November 22nd was Tenley's birthday. It marks a year since I was blessed to meet my daughter, watch her fight for her life, and let her go.
To celebrate her life we decided have a memorial for her with our family and closest friends. Because she had died so suddenly last year, we couldn't bring ourselves to have a service for her. This seemed like a good time to bring together our biggest supporters to celebrate and grieve Tenley's life.
Our family set up some beautiful pieces to represent Tenley, as well as candles and flowers. When I arrived at the house I was overwhelmed at how beautiful everything looked, and how sad this day was. "I am spending my daughters birthday at her memorial," is all I kept thinking; this isn't how it should be. As people began to arrive I was sick to my stomach.

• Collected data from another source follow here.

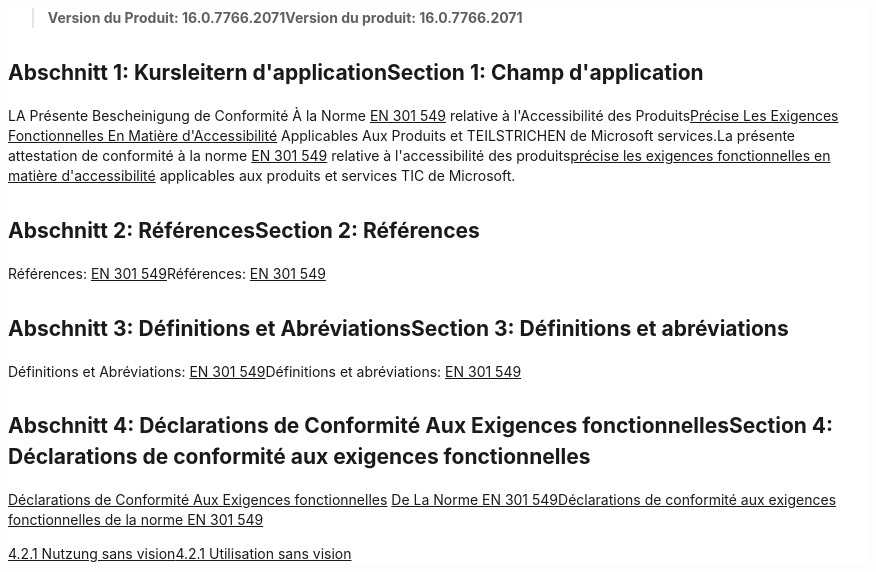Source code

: > <span data-ttu-id="2d8e1-108">**Version du Produit: 16.0.7766.2071**</span><span class="sxs-lookup"><span data-stu-id="2d8e1-108">**Version du produit: 16.0.7766.2071**</span></span>
    
## <a name="section-1-champ-dapplication"></a><span data-ttu-id="2d8e1-109">Abschnitt 1: Kursleitern d'application</span><span class="sxs-lookup"><span data-stu-id="2d8e1-109">Section 1: Champ d'application</span></span>

<span data-ttu-id="2d8e1-110">LA Présente Bescheinigung de Conformité À la Norme [EN 301 549](http://www.etsi.org/deliver/etsi_en/301500_301599/301549/01.01.02_60/en_301549v010102p.pdf) relative à l'Accessibilité des Produits[Précise Les Exigences Fonctionnelles En Matière d'Accessibilité](http://mandate376.standards.eu/standard/scope) Applicables Aux Produits et TEILSTRICHEN de Microsoft services.</span><span class="sxs-lookup"><span data-stu-id="2d8e1-110">La présente attestation de conformité à la norme [EN 301 549](http://www.etsi.org/deliver/etsi_en/301500_301599/301549/01.01.02_60/en_301549v010102p.pdf) relative à l'accessibilité des produits[précise les exigences fonctionnelles en matière d'accessibilité](http://mandate376.standards.eu/standard/scope) applicables aux produits et services TIC de Microsoft.</span></span>
  
## <a name="section-2-rfrences"></a><span data-ttu-id="2d8e1-111">Abschnitt 2: Références</span><span class="sxs-lookup"><span data-stu-id="2d8e1-111">Section 2: Références</span></span>

<span data-ttu-id="2d8e1-112">Références: [EN 301 549](http://mandate376.standards.eu/standard/references)</span><span class="sxs-lookup"><span data-stu-id="2d8e1-112">Références: [EN 301 549 ](http://mandate376.standards.eu/standard/references)</span></span>
  
## <a name="section-3-dfinitions-et-abrviations"></a><span data-ttu-id="2d8e1-113">Abschnitt 3: Définitions et Abréviations</span><span class="sxs-lookup"><span data-stu-id="2d8e1-113">Section 3: Définitions et abréviations</span></span>

<span data-ttu-id="2d8e1-114">Définitions et Abréviations: [EN 301 549](http://mandate376.standards.eu/standard/definitions-and-abbreviations)</span><span class="sxs-lookup"><span data-stu-id="2d8e1-114">Définitions et abréviations: [EN 301 549 ](http://mandate376.standards.eu/standard/definitions-and-abbreviations)</span></span>
  
## <a name="section-4-dclarations-de-conformit-aux-exigences-fonctionnelles"></a><span data-ttu-id="2d8e1-115">Abschnitt 4: Déclarations de Conformité Aux Exigences fonctionnelles</span><span class="sxs-lookup"><span data-stu-id="2d8e1-115">Section 4: Déclarations de conformité aux exigences fonctionnelles</span></span>

<span data-ttu-id="2d8e1-116">[Déclarations de Conformité Aux Exigences fonctionnelles](http://mandate376.standards.eu/standard/functional-statements) [De La Norme EN 301 549]()</span><span class="sxs-lookup"><span data-stu-id="2d8e1-116">[Déclarations de conformité aux exigences fonctionnelles](http://mandate376.standards.eu/standard/functional-statements)[ de la norme EN 301 549]()</span></span>
  
[<span data-ttu-id="2d8e1-117">4.2.1 Nutzung sans vision</span><span class="sxs-lookup"><span data-stu-id="2d8e1-117">4.2.1 Utilisation sans vision</span></span>](http://mandate376.standards.eu/standard/technical-requirements?functional_statements=22&amp;functional_statements_submitted=true)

But as I began to visit with my family and friends I felt grateful that on this difficult day we had asked all of these wonderful people to surround us with love and support.
We then shared a few words with our family and friends about how our precious little girl changed our lives. She taught us how to come together as a family in a difficult time, how to persevere in a difficult time, and how to look to God for comfort and healing.
My dad shared 1 Corinthians 13:12 MSG: "We don't yet see things clearly. We're squinting in a fog, peering through mist. But it won't be long before the weather clears and the sun shines bright! We'll see it all then, see it all as clearly as God sees us, knowing him directly just as he knows us!" And and to that he added, "When that mist has cleared, we will see clearly our Tenley Grace and know her as if we spent a lifetime together. And there will be a reunion like no other."
After we took some time to share, we continued a little tradition that I started on her half birthday, and blew bubbles to heaven to celebrate Tenley.
I have learned this last year that there is hope; my hope is in God who will make all things good again. We were not promised a life without pain and tears, but if we look to him we are promised an eternity without pain and tears. And my tiny Tenley is doing just that. So I celebrate not only her 30 hours of life on Earth with me, but also her eternal life with a loving, healing God.
Happy Birthday baby girl. Your mommy loves you more than words can say. I look forward to day that we reunite in heaven.